Despite these concerns, Olasky’s strengths far outweigh his weaknesses in this book. Poverty does not have a one-size-fits-all answer. It cannot be fought in abstraction. The beauty of Olasky’s proposal is that it creates a model of relief work based on personal care that seeks to discern the need of each poor person. The emphasis on personal attention and the humanizing of the poor is one of the books clearest strengths. The book provides a much needed call to arms for people everywhere. He challenges every individual to take up the mantle of responsibility and to get involved personally in the efforts of poverty relief. He calls Christians to fulfill their call to personally care for the poor, helpless, widowed, and orphaned.

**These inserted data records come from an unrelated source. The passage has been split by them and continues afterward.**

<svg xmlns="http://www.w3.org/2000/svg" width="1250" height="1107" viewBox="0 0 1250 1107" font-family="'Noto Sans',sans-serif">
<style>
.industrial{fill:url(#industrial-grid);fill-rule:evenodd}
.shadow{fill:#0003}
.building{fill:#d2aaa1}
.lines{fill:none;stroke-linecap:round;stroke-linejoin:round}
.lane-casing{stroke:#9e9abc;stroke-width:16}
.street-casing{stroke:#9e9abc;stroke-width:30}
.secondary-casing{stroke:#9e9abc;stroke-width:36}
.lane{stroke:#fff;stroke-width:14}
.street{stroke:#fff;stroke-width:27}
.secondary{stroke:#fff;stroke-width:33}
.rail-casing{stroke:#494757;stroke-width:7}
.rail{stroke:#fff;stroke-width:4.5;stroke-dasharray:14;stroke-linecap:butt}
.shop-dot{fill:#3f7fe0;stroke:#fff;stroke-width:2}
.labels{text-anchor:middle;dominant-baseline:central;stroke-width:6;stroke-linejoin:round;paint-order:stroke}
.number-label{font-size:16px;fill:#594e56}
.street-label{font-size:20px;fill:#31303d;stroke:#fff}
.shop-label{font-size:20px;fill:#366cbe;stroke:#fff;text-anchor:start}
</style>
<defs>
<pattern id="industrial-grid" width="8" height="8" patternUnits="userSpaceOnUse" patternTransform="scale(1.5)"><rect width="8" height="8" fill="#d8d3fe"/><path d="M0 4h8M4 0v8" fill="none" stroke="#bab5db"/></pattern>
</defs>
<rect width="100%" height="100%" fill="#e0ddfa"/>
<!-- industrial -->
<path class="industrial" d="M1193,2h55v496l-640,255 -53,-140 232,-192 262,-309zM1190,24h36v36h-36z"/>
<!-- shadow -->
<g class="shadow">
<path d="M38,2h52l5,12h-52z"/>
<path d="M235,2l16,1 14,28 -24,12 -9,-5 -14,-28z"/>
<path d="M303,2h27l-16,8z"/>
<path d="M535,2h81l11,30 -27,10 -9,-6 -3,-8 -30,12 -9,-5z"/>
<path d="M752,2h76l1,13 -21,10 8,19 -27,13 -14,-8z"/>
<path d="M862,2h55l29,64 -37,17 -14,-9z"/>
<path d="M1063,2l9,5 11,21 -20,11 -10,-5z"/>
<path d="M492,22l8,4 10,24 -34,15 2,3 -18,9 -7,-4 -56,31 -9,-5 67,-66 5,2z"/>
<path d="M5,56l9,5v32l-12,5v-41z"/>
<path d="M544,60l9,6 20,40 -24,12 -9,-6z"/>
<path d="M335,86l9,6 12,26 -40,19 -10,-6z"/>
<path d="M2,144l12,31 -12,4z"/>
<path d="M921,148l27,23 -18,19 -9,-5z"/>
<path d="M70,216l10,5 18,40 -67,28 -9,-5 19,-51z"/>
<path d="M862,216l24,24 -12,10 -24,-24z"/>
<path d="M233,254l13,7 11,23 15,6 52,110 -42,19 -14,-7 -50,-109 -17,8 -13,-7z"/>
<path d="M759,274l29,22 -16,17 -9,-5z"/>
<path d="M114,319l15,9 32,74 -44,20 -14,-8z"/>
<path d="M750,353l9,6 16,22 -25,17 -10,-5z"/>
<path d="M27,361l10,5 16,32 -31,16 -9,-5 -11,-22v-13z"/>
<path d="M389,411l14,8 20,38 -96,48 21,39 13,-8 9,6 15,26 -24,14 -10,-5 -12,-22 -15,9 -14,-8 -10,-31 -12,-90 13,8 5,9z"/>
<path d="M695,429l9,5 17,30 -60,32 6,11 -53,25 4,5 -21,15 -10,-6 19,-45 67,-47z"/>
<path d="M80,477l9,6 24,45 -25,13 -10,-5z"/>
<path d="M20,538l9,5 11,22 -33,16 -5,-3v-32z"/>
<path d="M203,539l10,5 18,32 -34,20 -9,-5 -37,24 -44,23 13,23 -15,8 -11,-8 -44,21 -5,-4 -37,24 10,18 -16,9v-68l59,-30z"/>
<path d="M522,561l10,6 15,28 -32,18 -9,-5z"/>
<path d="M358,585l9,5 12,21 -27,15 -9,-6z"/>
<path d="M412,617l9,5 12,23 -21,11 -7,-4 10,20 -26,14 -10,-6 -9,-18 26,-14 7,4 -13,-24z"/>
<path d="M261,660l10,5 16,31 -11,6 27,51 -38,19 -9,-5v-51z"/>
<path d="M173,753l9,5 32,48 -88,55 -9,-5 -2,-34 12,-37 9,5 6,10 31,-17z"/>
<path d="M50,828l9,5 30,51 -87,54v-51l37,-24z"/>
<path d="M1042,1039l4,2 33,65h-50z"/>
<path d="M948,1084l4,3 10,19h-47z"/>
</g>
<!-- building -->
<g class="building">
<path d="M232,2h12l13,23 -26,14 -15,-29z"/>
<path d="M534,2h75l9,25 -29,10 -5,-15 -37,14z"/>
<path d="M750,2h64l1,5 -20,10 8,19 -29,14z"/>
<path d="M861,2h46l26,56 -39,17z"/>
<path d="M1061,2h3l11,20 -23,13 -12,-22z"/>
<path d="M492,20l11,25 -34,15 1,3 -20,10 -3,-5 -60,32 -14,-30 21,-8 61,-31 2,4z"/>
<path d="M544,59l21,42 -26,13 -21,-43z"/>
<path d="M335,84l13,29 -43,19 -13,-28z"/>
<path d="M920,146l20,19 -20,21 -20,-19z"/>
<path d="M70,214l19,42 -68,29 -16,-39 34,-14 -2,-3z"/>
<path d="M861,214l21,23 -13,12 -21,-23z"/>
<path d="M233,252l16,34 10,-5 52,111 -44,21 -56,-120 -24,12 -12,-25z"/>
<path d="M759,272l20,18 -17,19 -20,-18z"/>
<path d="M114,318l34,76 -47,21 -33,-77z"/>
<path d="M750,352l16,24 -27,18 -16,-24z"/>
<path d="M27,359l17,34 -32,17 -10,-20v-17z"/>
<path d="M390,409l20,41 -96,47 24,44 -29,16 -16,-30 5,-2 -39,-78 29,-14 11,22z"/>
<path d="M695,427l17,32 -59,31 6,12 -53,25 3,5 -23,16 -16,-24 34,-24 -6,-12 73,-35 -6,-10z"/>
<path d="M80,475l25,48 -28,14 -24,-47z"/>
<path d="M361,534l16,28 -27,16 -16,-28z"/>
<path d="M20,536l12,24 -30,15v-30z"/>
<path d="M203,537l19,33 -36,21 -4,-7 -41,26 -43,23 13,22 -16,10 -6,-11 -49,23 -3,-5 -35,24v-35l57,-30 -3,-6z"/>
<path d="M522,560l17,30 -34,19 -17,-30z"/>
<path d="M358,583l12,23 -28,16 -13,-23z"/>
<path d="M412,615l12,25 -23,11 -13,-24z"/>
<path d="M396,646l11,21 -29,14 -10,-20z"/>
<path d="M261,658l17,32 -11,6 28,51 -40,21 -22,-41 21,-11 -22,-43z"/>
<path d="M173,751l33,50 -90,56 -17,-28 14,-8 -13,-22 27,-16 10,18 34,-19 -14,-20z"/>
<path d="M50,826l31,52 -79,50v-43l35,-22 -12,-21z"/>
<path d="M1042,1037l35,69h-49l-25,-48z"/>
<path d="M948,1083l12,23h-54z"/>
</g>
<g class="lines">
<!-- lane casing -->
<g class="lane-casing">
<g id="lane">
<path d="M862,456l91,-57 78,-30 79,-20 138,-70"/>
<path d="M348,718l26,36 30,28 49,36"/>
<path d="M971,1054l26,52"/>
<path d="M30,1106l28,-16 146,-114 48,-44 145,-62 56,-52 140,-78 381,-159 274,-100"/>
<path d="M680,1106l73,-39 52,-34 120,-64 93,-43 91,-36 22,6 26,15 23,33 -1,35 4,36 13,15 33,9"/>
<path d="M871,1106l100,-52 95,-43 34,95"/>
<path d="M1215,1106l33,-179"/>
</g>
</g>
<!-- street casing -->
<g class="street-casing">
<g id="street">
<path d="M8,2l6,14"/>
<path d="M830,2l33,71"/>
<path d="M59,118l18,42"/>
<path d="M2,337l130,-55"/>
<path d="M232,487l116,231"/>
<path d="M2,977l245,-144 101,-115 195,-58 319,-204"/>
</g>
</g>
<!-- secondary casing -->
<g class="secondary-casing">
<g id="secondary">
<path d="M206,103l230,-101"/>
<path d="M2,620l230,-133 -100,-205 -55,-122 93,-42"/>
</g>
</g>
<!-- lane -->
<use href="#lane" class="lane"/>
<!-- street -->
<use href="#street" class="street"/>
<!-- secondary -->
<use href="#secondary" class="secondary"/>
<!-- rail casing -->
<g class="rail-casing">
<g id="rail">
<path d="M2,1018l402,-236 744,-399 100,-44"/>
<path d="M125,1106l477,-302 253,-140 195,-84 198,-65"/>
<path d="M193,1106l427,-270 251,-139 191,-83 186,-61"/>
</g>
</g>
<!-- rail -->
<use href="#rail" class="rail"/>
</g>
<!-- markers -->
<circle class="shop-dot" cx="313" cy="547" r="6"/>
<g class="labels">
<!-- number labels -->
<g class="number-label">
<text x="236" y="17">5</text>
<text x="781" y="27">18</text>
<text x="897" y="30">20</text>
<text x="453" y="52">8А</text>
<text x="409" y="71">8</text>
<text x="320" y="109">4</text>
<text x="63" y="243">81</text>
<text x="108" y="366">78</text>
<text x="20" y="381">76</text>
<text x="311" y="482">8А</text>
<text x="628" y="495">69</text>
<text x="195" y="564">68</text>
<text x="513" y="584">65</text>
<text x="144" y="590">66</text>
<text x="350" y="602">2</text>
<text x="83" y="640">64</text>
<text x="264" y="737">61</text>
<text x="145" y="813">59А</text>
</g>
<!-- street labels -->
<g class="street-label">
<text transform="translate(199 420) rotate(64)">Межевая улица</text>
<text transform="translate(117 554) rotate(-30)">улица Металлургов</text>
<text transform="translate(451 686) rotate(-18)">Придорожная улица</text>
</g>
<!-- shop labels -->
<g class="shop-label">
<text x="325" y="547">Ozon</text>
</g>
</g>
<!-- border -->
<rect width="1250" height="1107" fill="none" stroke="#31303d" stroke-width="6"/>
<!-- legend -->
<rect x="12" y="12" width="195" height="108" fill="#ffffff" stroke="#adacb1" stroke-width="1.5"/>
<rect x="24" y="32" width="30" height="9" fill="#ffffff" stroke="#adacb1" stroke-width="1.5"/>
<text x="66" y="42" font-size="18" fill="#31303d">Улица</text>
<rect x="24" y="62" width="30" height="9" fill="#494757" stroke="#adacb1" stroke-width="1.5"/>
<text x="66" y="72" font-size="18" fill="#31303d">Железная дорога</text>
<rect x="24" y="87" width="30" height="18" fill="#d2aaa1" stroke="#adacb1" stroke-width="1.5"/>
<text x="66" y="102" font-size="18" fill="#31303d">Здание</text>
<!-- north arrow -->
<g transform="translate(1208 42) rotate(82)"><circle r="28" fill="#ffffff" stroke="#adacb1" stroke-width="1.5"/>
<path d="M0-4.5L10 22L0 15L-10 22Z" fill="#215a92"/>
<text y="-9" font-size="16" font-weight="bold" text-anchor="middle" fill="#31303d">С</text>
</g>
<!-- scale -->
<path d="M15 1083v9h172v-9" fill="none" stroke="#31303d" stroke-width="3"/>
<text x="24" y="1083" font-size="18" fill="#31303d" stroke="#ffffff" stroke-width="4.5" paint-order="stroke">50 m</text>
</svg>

The continual reminder concerning the negative effects of free handouts is helpful to anyone who has ever been asked for a couple of bucks on the street. The importance of spiritual transformation in fighting poverty is a positive distinction of the book. A person needs a change of heart and worldview in order to be brought out of poverty. Olasky makes it clear that Jesus Christ is the only one who can effect such a change. He reminds Christians that spiritual and physical care go hand in hand. The gospel gains a foothold in the lives of the poor when proclamation is accompanied by works of compassion. Marvin Olasky has written an important work that should be read by anyone concerned about fighting poverty and caring for the poor. He has provided a window into the past to help forge a way into the future of poverty relief work.